"I would find it absolutely intolerable not to be able to blame somebody for all this," says Mark O'Brien (John Hawkes) to his priest (William H. Macy), cracking jokes in church about his steadfast belief in God after surviving childhood polio, only to wind up a 36-year-old virgin, paralyzed from the neck down and living in an iron lung 20 hours each day. If the hereafter hands out awards for Best Sense of Humor in the Face of Crap for a Life, this guy has a mantel full of trophies.
The late O'Brien was a poet and journalist, as well as the subject of the Academy Award winning documentary Breathing Lessons. And in the late '80s he hired a sex therapist to help him get over the hump of no humping, his personal annoyance with being the Last American Virgin (he was a bit too early, sadly, for the inspiration of the Murderball guys and their headstrong, by-any-means-necessary brand of sexual gratification). Played by Helen Hunt -- whose surfer-mom body is on full, bold display, refusing the distracting trend of no-nudity clauses in contracts -- sex surrogate Cheryl is warm, professional, forthright and kind but has the sort of therapy-only boundaries a person in her line of work would have to possess to keep her head on straight. And together they do "it." A lot.

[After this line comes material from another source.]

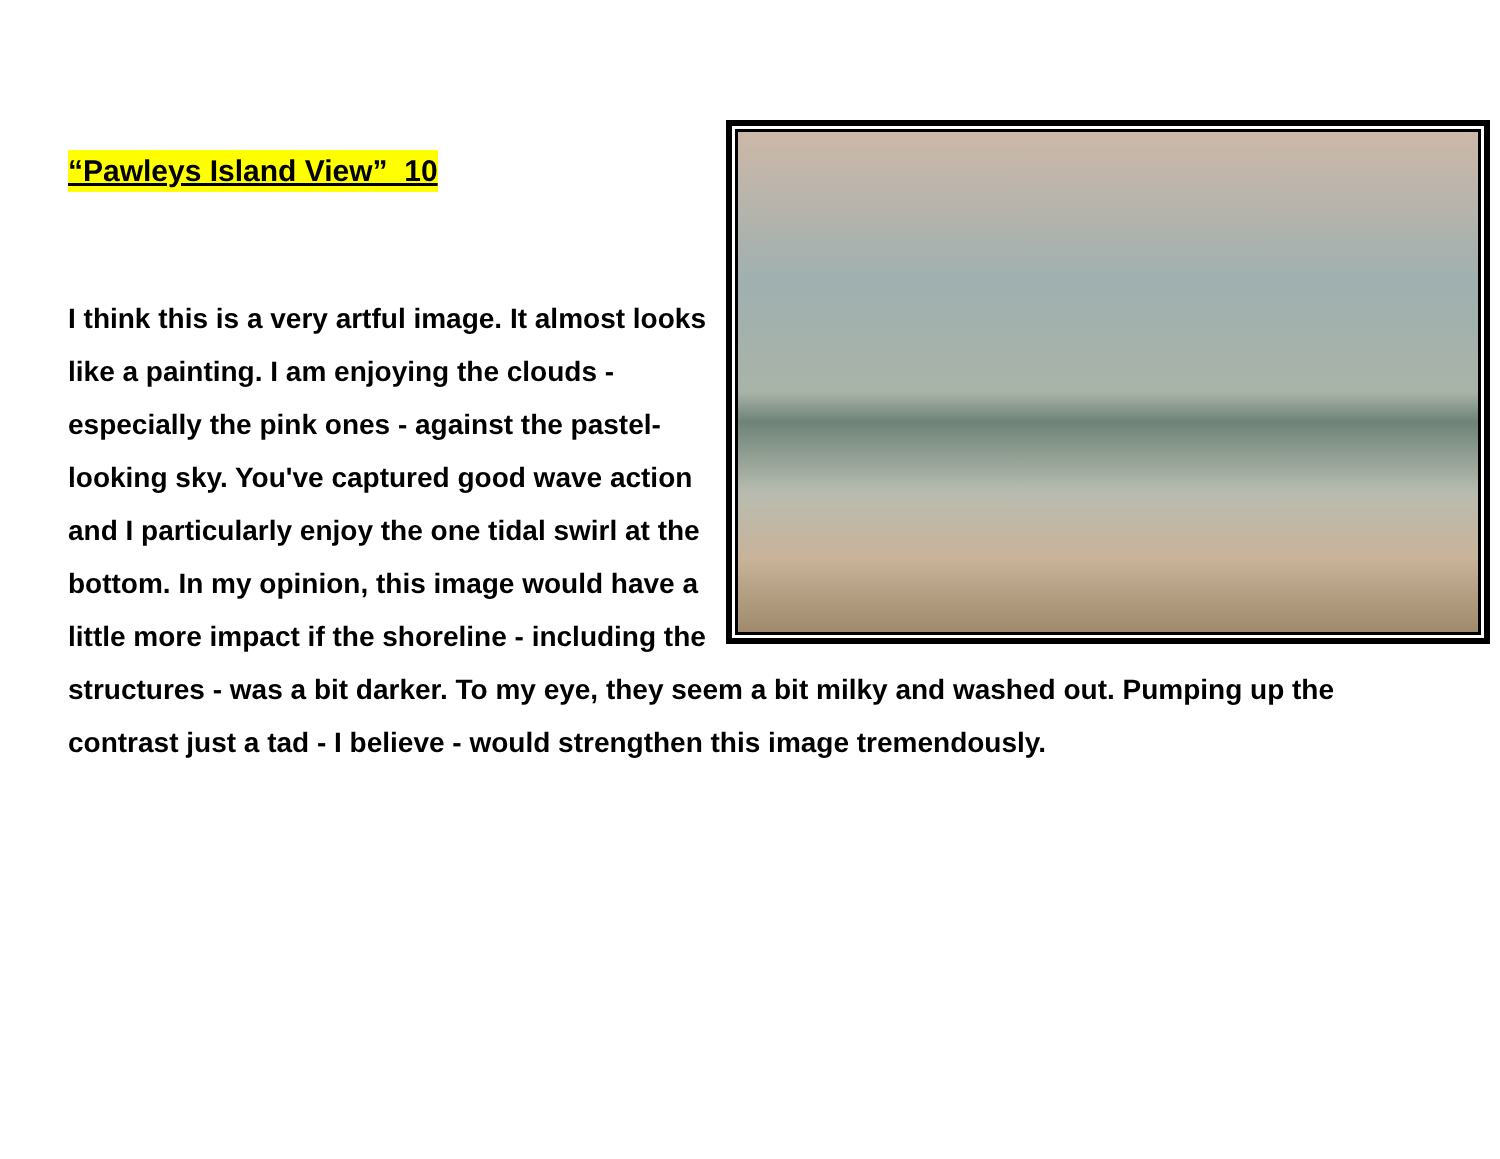“Pawleys Island View” 10
I think this is a very artful image. It almost looks like a painting. I am enjoying the clouds - especially the pink ones - against the pastel-looking sky. You've captured good wave action and I particularly enjoy the one tidal swirl at the bottom. In my opinion, this image would have a little more impact if the shoreline - including the structures - was a bit darker. To my eye, they seem a bit milky and washed out. Pumping up the contrast just a tad - I believe - would strengthen this image tremendously.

In fact, their sex appointments take up most of the film's running time (if you don't know what "reverse cowgirl" is, you will when it's over) and writer-director Ben Lewin has chosen the wise path of presenting all of it matter of factly and without prurience. In fact, it's so professionally handled that at times their "sessions" feel more like an especially naked round of occupational therapy rather than something that might generate heat between two active bodies, even when Hunt is straddling Hawkes's face.
Emotional ties develop, and that's against the rules, but you'd probably fall for O'Brien yourself. Played respectfully and stripped of awards-grab histrionics by Hawkes, he writes poetry to Cheryl, he delivers intelligently funny play-by-play to his priest ("My penis speaks to me, Father") and he's sympathetically nervous when it finally comes down to crossing the intercourse line in the sand. You will root for him to fornicate successfully and when he accomplishes the task, you'll exhale with him, proud of his timid, apologetic orgasm.

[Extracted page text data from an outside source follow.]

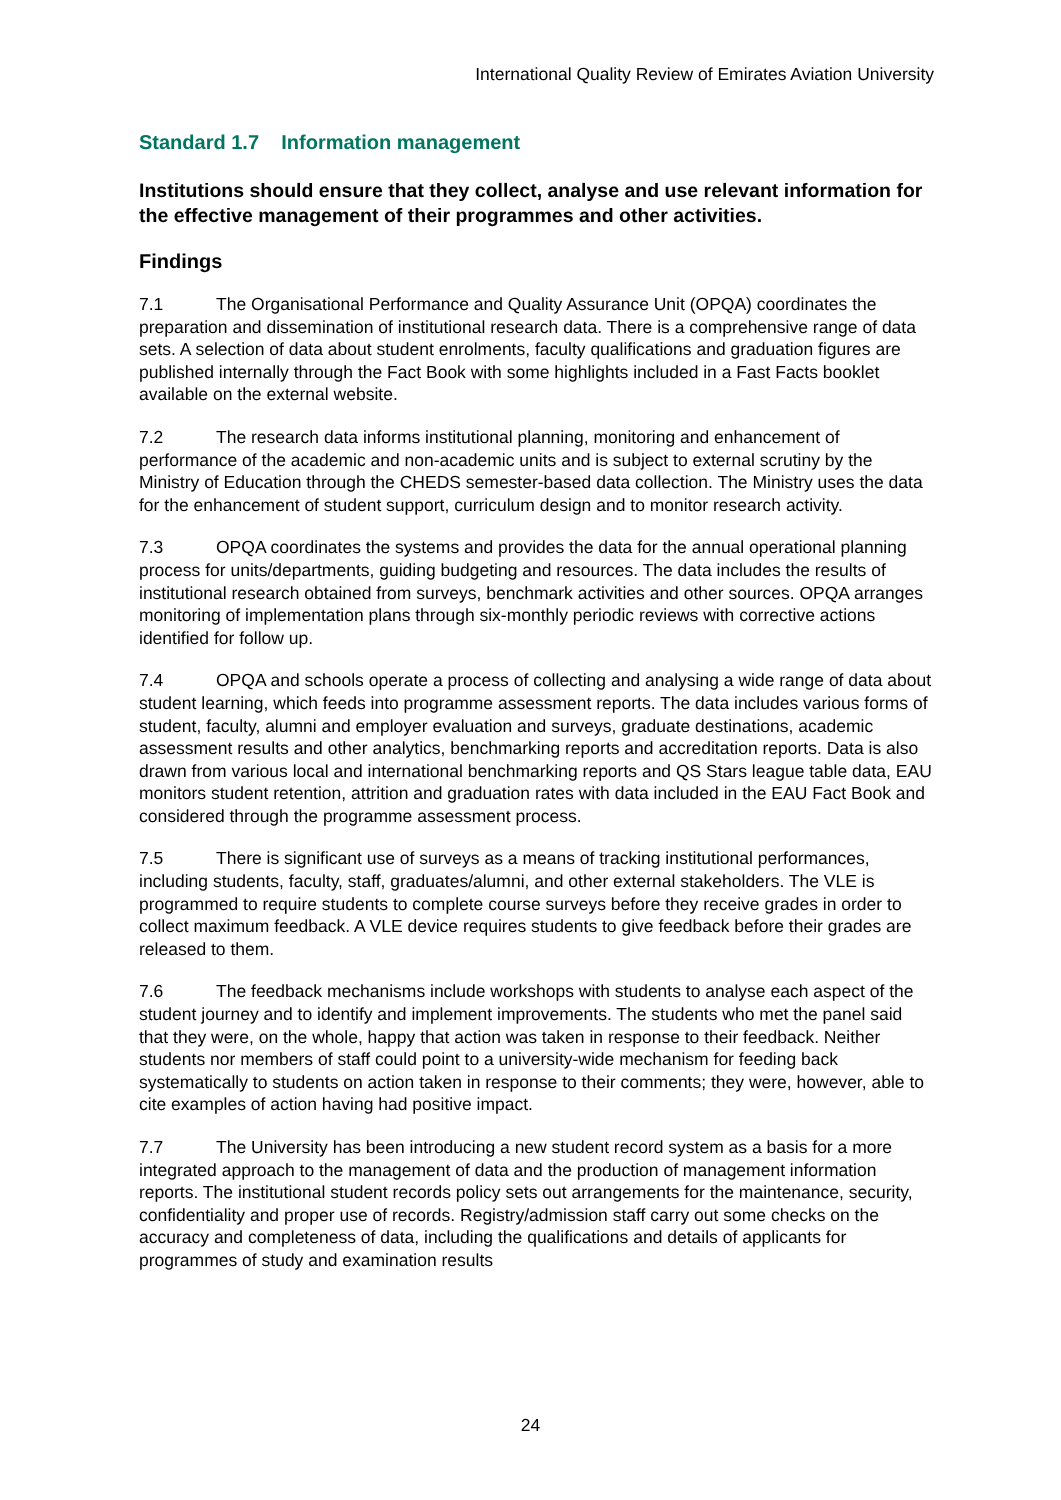International Quality Review of Emirates Aviation University
Standard 1.7 Information management
Institutions should ensure that they collect, analyse and use relevant information for the effective management of their programmes and other activities.
Findings
7.1 The Organisational Performance and Quality Assurance Unit (OPQA) coordinates the preparation and dissemination of institutional research data. There is a comprehensive range of data sets. A selection of data about student enrolments, faculty qualifications and graduation figures are published internally through the Fact Book with some highlights included in a Fast Facts booklet available on the external website.
7.2 The research data informs institutional planning, monitoring and enhancement of performance of the academic and non-academic units and is subject to external scrutiny by the Ministry of Education through the CHEDS semester-based data collection. The Ministry uses the data for the enhancement of student support, curriculum design and to monitor research activity.
7.3 OPQA coordinates the systems and provides the data for the annual operational planning process for units/departments, guiding budgeting and resources. The data includes the results of institutional research obtained from surveys, benchmark activities and other sources. OPQA arranges monitoring of implementation plans through six-monthly periodic reviews with corrective actions identified for follow up.
7.4 OPQA and schools operate a process of collecting and analysing a wide range of data about student learning, which feeds into programme assessment reports. The data includes various forms of student, faculty, alumni and employer evaluation and surveys, graduate destinations, academic assessment results and other analytics, benchmarking reports and accreditation reports. Data is also drawn from various local and international benchmarking reports and QS Stars league table data, EAU monitors student retention, attrition and graduation rates with data included in the EAU Fact Book and considered through the programme assessment process.
7.5 There is significant use of surveys as a means of tracking institutional performances, including students, faculty, staff, graduates/alumni, and other external stakeholders. The VLE is programmed to require students to complete course surveys before they receive grades in order to collect maximum feedback. A VLE device requires students to give feedback before their grades are released to them.
7.6 The feedback mechanisms include workshops with students to analyse each aspect of the student journey and to identify and implement improvements. The students who met the panel said that they were, on the whole, happy that action was taken in response to their feedback. Neither students nor members of staff could point to a university-wide mechanism for feeding back systematically to students on action taken in response to their comments; they were, however, able to cite examples of action having had positive impact.
7.7 The University has been introducing a new student record system as a basis for a more integrated approach to the management of data and the production of management information reports. The institutional student records policy sets out arrangements for the maintenance, security, confidentiality and proper use of records. Registry/admission staff carry out some checks on the accuracy and completeness of data, including the qualifications and details of applicants for programmes of study and examination results
24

But the best news here is that the film never stoops to fake, pushy heartwarmth. And it could have. Easily. It's almost movie law when the main character is disabled, a way to make the audience feel better about their deepest "better him than me" feelings and to push a clear-cut capability agenda, the other movie law that assures us all that people with challenged bodies can do anything if they screw up all their courage and pluck and set their mind to it. Those tired, pandering ideas are abandoned in favor of calm, measured truth and a detachment from gooey feelings. Of course, that means a sort of dryness prevails instead. So if, in the end, it comes off a little too much like a clinical, studious TV movie, blame the restraint, not the subject matter, and forgive it for needing that little extra dose of horniness.